I must admit, before taking Champ Camp, I struggled in my day trades and made every rookie mistake imaginable. I often traded with improper position size, chased trades off of social media “gurus”, and just did random stuff that I now look back and say to myself, “what was I thinking?”. Soon after, I took Champ Camp and our Trading as an Art DVD. There I learned the art of drawing support and resistance lines that I still use today.
To be honest with you, I was pretty new to day trading back then and had not heard of support and resistance. I soon attended the Champ Camp sessions and that helped tremendously. It wasn’t until I watched the chapter on support and resistance in the DVD that a light bulb turned on. I always tell Doug that the Support and Resistance chapter is golden and it alone is worth hundreds of dollars. I won’t give it all away but what the Support and Resistance chapter did was give me a framework to approach the market and so I began to make it a habit to draw support support and resistance lines all of my stock charts.
What is Support and Resistance?
To touch upon fundamentals, let us go over what is Support and Resistance.
Support – An area of interest where buyers step in.
Resistance– An area of interest where sellers step in.
Simple right? Notice I used the term area. This is because support and resistance is not exact. I wouldn’t get too picky about nickels and pennies. You will probably go nuts if you did. The one thing I would focus on is the importance of those levels. To put it simply, the longer the time frame of that level the more important it becomes. Let me explain by asking a question.
If one stock is breaking out intraday on a 5 minute chart and another stock is breaking out on a Daily time frame, which is more important. The second stock right!? A daily breakout/breakdown will always be more important than intraday support and resistance.
How to Identify Support and Resistance
Now, let’s move on to identifying support and resistance and drawing them in our charts. And this is how I do it, there is nothing set in stone that tells day traders how to identify support and resistance. Feel free to use any method that helps you out.
What I like to do is focus on the daily and work my way down to the 5 minute chart.In the example below, I use an hourly chart which is also fine. But I always start with the daily as it gives me the big picture and allows me to jot down some levels before moving on down to a smaller time frame. From here, I focus on the bottom and top of a range. This alone allows me to create a plan. Since I trade while at work, it is important for me to draw these levels on my charts.
Personally, i’m not interested in the stuff that happens in between my lines (levels). I know stock patterns exist and have been around for years, but honestly, I suck at identifying them and have focused solely on support and resistance. And guess what? It has worked perfectly. It is unbelievably simple and reliable.
Below is an example of Acacia Commonications (ACIA), a stock that has had a tremendous run. First, start off by drawing support and resistance lines at the bottom and top of the range on the daily.

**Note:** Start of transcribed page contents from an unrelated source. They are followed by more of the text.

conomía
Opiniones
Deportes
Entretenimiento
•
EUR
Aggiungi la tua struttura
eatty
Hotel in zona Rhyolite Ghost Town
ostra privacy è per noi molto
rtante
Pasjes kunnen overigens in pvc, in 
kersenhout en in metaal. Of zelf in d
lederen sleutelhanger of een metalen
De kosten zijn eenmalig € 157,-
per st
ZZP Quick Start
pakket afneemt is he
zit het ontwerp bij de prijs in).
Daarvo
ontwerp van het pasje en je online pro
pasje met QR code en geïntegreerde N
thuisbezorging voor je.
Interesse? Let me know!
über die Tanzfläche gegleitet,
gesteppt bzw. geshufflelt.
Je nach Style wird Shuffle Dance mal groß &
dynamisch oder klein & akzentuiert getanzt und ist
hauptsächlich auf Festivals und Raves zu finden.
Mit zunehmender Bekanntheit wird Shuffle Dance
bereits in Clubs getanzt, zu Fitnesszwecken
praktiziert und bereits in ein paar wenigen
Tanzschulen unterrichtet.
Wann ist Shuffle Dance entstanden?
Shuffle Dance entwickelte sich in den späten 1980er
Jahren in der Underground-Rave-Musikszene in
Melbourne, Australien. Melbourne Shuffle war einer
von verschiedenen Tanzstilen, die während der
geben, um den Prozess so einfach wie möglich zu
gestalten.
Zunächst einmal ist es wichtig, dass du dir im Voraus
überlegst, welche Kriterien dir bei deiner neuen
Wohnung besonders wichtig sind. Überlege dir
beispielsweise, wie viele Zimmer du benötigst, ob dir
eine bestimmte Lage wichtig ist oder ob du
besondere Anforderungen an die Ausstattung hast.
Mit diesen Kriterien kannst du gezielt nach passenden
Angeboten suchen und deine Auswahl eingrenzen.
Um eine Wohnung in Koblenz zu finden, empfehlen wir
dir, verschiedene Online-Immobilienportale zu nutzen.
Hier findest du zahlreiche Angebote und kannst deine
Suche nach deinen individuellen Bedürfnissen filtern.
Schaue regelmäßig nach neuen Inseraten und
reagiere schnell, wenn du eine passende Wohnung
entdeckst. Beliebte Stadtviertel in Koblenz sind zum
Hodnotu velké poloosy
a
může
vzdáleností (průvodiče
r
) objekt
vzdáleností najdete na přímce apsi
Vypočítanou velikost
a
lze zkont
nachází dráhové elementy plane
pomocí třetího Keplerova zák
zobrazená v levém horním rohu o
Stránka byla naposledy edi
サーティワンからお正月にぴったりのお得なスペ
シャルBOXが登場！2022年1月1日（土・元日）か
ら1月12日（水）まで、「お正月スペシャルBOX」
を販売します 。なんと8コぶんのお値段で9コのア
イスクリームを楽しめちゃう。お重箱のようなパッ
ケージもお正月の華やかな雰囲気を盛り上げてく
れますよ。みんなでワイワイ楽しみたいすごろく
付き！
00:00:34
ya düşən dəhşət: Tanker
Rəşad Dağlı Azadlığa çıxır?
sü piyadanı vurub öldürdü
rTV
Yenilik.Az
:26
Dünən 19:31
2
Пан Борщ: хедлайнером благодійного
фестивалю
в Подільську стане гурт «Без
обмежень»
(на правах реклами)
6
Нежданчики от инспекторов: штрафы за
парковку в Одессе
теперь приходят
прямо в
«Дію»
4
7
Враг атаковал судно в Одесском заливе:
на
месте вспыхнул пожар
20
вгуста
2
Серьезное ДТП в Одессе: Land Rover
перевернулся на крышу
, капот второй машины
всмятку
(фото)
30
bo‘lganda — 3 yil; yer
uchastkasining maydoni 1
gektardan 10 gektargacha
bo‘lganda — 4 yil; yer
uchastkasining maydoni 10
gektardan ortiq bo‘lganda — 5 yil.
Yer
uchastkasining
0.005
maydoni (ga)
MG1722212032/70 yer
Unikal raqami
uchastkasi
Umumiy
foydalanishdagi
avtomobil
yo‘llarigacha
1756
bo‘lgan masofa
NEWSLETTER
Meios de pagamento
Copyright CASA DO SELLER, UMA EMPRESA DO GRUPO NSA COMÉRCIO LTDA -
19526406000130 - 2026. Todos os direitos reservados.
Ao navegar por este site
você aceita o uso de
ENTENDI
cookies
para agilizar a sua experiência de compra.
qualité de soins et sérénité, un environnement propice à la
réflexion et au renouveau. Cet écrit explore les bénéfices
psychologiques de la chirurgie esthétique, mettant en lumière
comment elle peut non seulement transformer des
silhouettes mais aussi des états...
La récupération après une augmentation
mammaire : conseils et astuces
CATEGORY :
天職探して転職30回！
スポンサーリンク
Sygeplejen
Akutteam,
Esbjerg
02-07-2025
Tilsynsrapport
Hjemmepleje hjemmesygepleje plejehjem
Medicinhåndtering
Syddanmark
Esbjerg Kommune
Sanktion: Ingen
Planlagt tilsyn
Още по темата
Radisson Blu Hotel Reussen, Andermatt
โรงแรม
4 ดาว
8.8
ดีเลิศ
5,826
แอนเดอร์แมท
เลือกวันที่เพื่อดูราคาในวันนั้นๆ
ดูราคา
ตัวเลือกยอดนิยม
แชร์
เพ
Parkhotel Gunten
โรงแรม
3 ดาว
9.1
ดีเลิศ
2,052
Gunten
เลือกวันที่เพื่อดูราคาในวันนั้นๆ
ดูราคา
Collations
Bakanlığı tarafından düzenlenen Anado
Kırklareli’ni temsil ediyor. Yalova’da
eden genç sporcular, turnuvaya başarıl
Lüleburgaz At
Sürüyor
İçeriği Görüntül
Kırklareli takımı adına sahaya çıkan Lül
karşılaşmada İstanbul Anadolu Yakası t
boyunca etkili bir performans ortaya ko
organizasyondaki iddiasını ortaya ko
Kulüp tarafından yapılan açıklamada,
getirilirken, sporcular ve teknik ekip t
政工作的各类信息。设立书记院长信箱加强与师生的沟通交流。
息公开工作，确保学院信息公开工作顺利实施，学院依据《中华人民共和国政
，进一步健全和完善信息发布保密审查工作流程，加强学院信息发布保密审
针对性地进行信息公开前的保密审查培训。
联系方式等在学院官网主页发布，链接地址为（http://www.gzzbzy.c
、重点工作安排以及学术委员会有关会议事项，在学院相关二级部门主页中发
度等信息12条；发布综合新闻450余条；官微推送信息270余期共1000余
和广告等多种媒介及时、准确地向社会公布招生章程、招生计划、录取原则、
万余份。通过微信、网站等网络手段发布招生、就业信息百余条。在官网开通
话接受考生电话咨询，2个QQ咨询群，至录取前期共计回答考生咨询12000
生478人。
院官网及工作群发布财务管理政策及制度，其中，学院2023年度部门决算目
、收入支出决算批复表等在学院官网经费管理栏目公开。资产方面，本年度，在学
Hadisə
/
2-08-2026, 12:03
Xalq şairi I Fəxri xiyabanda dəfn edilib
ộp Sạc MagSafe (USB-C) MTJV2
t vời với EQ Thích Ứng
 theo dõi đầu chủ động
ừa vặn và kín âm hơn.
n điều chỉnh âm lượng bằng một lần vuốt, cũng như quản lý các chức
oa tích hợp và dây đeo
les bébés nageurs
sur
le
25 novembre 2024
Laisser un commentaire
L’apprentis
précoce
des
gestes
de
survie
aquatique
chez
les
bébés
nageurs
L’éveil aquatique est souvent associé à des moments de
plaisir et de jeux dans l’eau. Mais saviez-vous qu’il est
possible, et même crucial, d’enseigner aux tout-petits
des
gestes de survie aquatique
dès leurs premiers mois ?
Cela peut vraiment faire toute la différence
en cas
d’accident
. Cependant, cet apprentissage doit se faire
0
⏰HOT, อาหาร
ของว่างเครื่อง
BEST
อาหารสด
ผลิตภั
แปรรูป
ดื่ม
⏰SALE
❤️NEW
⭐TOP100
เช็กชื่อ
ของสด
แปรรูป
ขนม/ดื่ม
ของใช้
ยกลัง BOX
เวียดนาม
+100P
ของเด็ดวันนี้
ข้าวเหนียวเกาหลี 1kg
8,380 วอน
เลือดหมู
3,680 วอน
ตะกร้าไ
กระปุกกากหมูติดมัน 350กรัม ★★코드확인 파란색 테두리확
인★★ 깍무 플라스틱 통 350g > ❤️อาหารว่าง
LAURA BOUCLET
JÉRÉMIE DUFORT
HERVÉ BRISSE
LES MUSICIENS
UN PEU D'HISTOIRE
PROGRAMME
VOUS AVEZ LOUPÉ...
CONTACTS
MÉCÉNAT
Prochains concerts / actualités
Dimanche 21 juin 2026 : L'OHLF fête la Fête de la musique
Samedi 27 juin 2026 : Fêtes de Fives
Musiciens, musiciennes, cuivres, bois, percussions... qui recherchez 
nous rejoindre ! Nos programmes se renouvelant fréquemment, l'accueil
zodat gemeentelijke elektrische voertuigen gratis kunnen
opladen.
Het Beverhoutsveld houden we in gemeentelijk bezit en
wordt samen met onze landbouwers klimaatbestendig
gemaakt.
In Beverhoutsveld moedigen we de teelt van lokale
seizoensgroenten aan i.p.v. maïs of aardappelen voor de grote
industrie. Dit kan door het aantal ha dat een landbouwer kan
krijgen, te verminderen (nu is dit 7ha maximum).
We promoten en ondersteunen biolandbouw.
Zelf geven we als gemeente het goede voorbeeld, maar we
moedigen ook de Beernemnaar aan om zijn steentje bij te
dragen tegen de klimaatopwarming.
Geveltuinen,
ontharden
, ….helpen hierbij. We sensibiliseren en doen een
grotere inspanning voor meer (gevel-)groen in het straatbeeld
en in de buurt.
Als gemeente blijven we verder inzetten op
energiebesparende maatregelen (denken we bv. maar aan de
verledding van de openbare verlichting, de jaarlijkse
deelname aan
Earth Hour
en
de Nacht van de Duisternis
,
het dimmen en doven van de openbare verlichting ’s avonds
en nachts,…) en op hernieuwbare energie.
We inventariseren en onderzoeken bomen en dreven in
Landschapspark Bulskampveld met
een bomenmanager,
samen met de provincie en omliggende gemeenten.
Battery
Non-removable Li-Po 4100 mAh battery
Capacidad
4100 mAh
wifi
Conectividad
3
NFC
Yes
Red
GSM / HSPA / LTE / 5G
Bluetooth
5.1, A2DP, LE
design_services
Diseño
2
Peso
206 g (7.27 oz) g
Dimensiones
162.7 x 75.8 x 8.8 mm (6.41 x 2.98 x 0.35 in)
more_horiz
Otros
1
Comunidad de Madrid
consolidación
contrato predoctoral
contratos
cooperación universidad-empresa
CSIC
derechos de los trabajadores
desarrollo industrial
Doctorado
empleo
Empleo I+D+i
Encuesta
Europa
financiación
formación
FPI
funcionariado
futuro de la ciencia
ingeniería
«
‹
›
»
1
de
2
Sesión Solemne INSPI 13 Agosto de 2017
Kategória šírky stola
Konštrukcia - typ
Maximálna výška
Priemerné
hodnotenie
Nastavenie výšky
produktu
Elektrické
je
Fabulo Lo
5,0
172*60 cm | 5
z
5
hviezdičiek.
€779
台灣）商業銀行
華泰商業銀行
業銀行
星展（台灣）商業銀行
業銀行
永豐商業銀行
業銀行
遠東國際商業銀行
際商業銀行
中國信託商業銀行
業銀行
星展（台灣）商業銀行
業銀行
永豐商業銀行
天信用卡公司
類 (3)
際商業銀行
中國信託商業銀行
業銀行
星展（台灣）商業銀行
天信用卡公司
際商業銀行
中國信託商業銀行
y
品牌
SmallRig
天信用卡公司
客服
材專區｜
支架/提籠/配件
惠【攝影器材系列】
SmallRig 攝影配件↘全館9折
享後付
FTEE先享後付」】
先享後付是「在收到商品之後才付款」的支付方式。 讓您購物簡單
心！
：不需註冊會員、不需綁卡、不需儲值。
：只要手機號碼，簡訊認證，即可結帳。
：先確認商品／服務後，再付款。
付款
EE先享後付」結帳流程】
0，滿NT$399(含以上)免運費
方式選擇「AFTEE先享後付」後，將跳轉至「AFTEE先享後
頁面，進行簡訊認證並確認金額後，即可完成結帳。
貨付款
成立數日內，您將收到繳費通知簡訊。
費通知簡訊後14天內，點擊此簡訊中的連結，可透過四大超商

Now, what we want to do, is switch to a smaller timeframe such as 15 minute chart or my favorite, the hourly chart (see below). You can see immediately that now that we have our levels drawn in how important they become. You will also see how much of what goes on is meaningless, at least in my opinion. Personally, i’m not interested until these levels break. But my point is, stocks don’t move randomly. Stocks will trade off these levels almost to the tee.
How to Trade Using Support and Resistance
So now that you have an idea of how to draw in your support and resistance lines, how exactly do you trade using support and resistance? There are 2 trades you can take. For simplicity’s sake, let’s say you plan to buy a stock. Let’s also assume you have your support and resistance drawn in.
The first trade you take is when the stock actually breaks that level. You will often find out this move is pretty quick as it is also taking out stop losses. Think of it as you riding a wave.
The second you can take is what traders call the retest of that resistance. Resistance now becomes support. This is actually a safer trade as you now have a set risk to reward. You could buy that pullback into the new support and at that point the trade works or it doesn’t. Worst case scenario is you take a small loss.